Even if future measurements by the Cassini probe were to prove that Titan has a subterranean ocean, such a conclusion may not necessarily imply that life could possibly survive in that ocean. Just as deep ocean life on Earth requires the transport of oxidants from the surface to survive, so, too, any possible life inside Titan needs oxidants. Given how far Titan is from the Sun, oxidant production on its surface would be low, much lower than it is on Jupiter’s moon, Europa. An even more serious problem would be the implied thickness of Titan’s surface ice. At several tens of kilometers of thickness, Titan’s putative crust would not permit surface-produced oxidants to diffuse through the crust to the possible subterranean ocean–certainly not in the amounts required by life.

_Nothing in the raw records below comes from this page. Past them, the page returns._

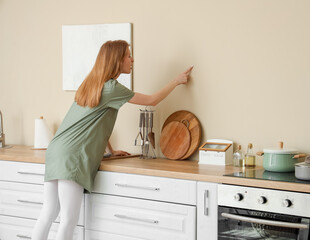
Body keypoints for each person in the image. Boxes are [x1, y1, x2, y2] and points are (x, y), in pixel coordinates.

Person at [31, 40, 193, 240]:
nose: (132, 59)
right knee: (68, 220)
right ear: (117, 60)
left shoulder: (90, 84)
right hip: (72, 155)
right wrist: (176, 81)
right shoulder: (112, 88)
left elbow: (94, 123)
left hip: (56, 150)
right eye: (128, 55)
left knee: (48, 213)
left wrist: (111, 149)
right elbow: (152, 101)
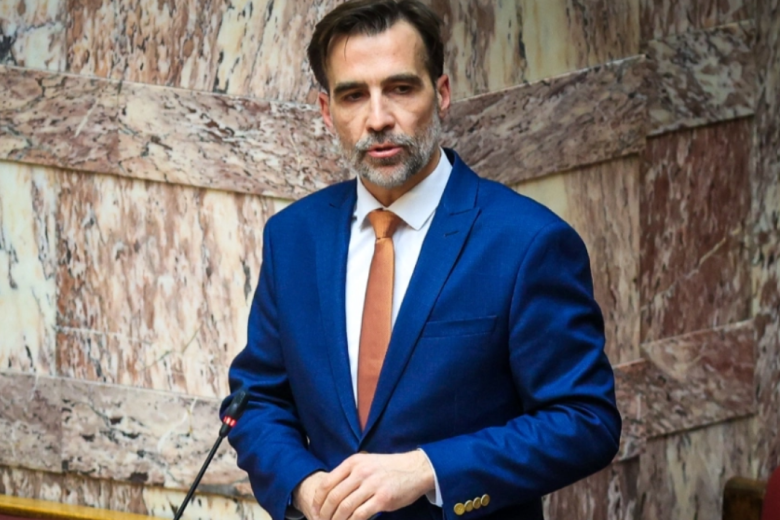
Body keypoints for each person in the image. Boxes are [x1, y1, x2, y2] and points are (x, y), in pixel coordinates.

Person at [223, 1, 621, 519]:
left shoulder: (529, 242)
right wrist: (302, 485)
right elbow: (256, 400)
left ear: (442, 93)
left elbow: (586, 421)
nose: (378, 118)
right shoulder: (293, 237)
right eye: (353, 95)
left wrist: (430, 469)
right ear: (326, 110)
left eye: (401, 88)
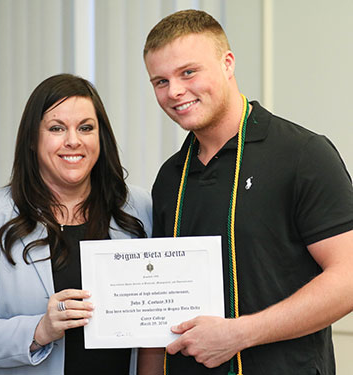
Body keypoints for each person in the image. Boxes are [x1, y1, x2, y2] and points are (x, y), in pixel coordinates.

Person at [138, 9, 353, 375]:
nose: (174, 91)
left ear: (227, 63)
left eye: (188, 72)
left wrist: (240, 334)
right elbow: (158, 305)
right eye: (160, 81)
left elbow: (347, 277)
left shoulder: (302, 155)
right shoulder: (170, 177)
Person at [0, 73, 152, 375]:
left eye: (86, 128)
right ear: (33, 139)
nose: (73, 140)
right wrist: (39, 330)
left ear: (101, 137)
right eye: (57, 128)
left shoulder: (140, 208)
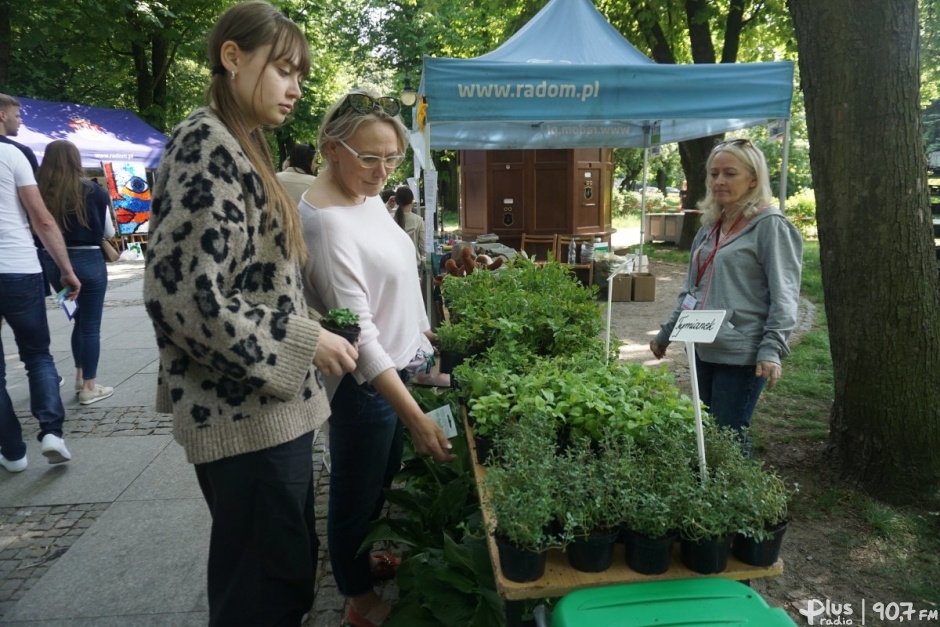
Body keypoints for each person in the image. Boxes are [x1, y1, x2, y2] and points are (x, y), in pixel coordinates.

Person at [141, 3, 358, 625]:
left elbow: (245, 281)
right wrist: (304, 342)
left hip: (264, 410)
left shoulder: (239, 141)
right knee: (264, 591)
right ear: (233, 57)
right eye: (283, 69)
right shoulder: (207, 145)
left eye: (300, 74)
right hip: (244, 414)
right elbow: (181, 296)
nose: (296, 87)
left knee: (280, 577)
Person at [300, 89, 455, 627]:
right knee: (354, 494)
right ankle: (358, 601)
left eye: (391, 158)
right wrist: (415, 417)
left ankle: (361, 563)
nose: (382, 170)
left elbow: (393, 275)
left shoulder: (365, 197)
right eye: (369, 156)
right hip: (368, 385)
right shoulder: (325, 221)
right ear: (331, 148)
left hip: (403, 364)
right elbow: (359, 334)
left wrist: (422, 329)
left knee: (382, 482)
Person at [649, 139, 802, 451]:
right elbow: (691, 291)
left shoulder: (771, 226)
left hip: (742, 352)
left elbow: (784, 296)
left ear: (753, 179)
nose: (719, 181)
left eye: (730, 174)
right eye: (714, 174)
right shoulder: (709, 228)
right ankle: (709, 493)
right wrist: (665, 334)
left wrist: (771, 350)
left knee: (727, 436)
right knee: (707, 433)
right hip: (703, 347)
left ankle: (733, 496)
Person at [0, 143, 81, 473]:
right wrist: (66, 269)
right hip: (19, 267)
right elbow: (42, 220)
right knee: (37, 355)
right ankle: (51, 433)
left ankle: (13, 451)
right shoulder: (10, 155)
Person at [36, 140, 115, 405]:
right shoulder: (93, 190)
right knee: (90, 326)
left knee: (78, 321)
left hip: (52, 263)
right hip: (89, 258)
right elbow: (108, 233)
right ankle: (89, 386)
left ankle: (81, 377)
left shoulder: (40, 192)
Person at [0, 93, 40, 172]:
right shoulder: (22, 152)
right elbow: (35, 184)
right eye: (17, 116)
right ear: (2, 116)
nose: (20, 122)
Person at [393, 185, 426, 272]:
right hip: (413, 264)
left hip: (394, 264)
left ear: (396, 201)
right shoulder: (418, 220)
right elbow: (423, 246)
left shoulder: (390, 219)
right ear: (412, 201)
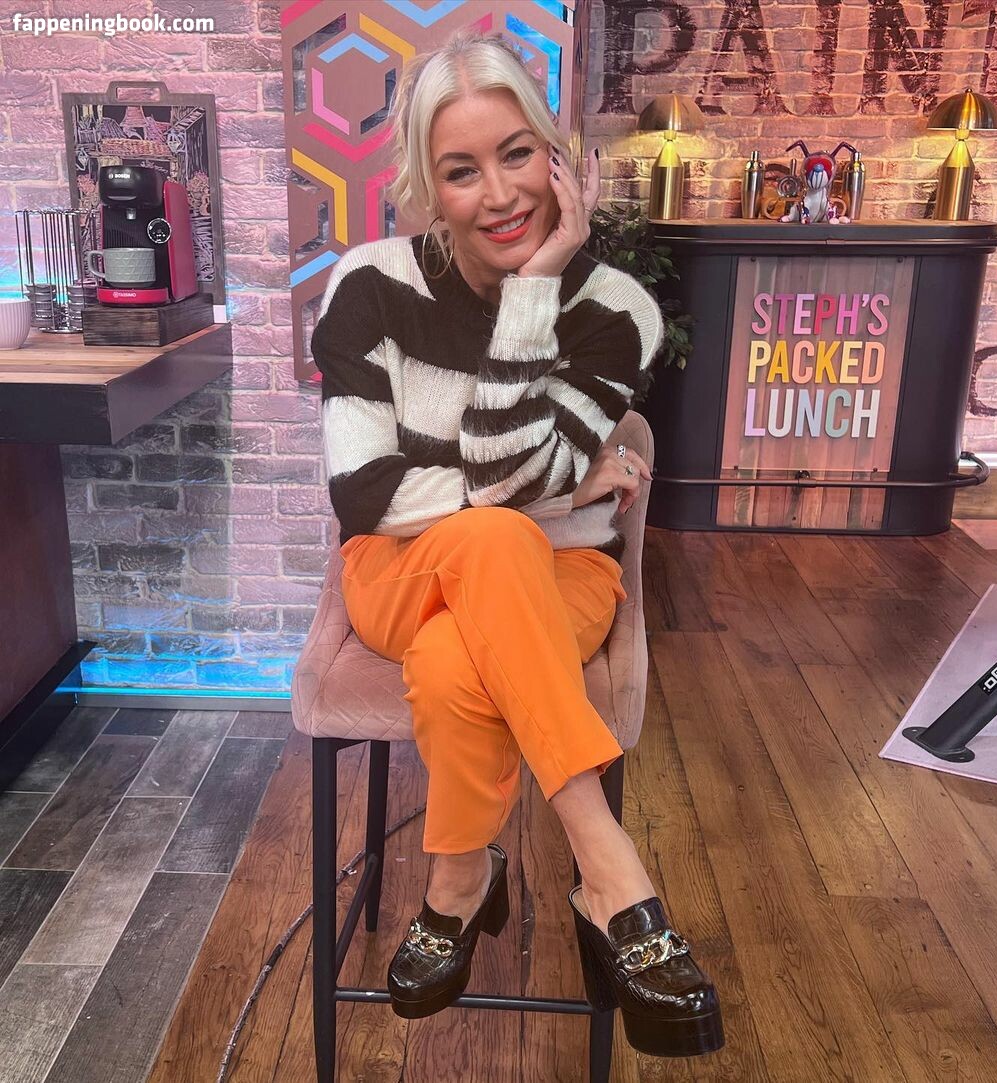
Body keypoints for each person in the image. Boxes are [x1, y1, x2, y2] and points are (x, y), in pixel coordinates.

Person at [309, 28, 723, 1059]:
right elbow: (364, 494)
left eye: (516, 154)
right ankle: (607, 865)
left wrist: (538, 286)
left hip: (562, 576)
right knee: (493, 535)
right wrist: (562, 488)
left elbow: (488, 482)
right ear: (426, 187)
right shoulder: (366, 287)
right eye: (461, 171)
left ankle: (459, 878)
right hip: (395, 572)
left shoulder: (615, 311)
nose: (498, 194)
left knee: (464, 646)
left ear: (556, 155)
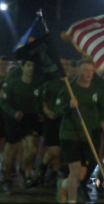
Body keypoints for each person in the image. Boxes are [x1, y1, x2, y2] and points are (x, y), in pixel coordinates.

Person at [55, 59, 104, 203]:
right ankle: (72, 200)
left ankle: (63, 184)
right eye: (85, 70)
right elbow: (57, 110)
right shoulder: (69, 88)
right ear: (78, 71)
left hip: (86, 135)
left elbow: (102, 108)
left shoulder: (96, 89)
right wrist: (68, 106)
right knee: (75, 170)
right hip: (69, 133)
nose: (88, 73)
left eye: (90, 70)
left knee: (81, 175)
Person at [0, 58, 41, 193]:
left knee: (33, 150)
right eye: (28, 65)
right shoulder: (13, 84)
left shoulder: (37, 85)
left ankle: (22, 169)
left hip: (30, 120)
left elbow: (40, 102)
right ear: (22, 68)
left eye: (33, 65)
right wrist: (13, 112)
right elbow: (3, 103)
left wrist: (41, 112)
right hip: (15, 119)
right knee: (11, 151)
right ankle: (8, 179)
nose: (31, 68)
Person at [37, 57, 69, 186]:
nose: (64, 66)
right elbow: (41, 99)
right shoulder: (49, 82)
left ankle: (54, 171)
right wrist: (46, 110)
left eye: (66, 64)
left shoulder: (69, 83)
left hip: (64, 120)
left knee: (60, 149)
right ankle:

The proposed energy source for Titan’s possible life is not as viable as it may seem. While deep sea vents in Earth’s oceans do provide energy sources that help sustain the life that exists in their vicinities, their physical and chemical properties categorically rule out the possibility that life could ever originate there.²

Finally, the supply of organic molecules on Titan is not as helpful to life as some scientists suggest. While Titan’s upper atmosphere does reveal a diverse aggregate of hydrocarbon molecules, those hydrocarbons are temporary. During Titan’s seven-and-a-half year winter, no sunlight shines on its respective pole. The lack of sunlight means photolytic breakdown of hydrocarbons does not occur. Once sunlight reappears, the hydrocarbons disappear. Thus, the hydrocarbons produced in Titan’s upper atmosphere lack the locale, longevity, temperature, and abundance essential to foster the production of life molecules or even the simple building blocks of life molecules (amino acids, nucleotides, and five- and six-carbon sugars). Compounding the problem for Titan life enthusiasts is the fact that astronomers observe little or no oxygen, ammonia, or water either on Titan’s surface or in its atmosphere. Without high concentrations of these molecules, the hydrocarbons seen on Titan are irrelevant to both the origin or the sustenance of life.

Titan provides yet one more example of the notion that the more scientists learn about the solar system the more evidence they accumulate for the supernatural, super-intelligent design of Earth for the support of life. Research on Titan also strengthens the scientific case that life’s origin demands a supernatural explanation.

1. Christophe Sotin and Gabriel Tobie, “Planetary Science: Titan’s Hidden Ocean,” Science 319 (March 21, 2008): 1629-30; Ralph D. Lorenz et al., “Titan’s Rotation Reveals an Internal Ocean and Changing Zonal Winds,” Science 319 (March 21, 2008): 1649-51.
2. Fazale Rana and Hugh Ross, Origins of Life (Colorado Springs: NavPress, 2004): 102-03, 112-13, 149.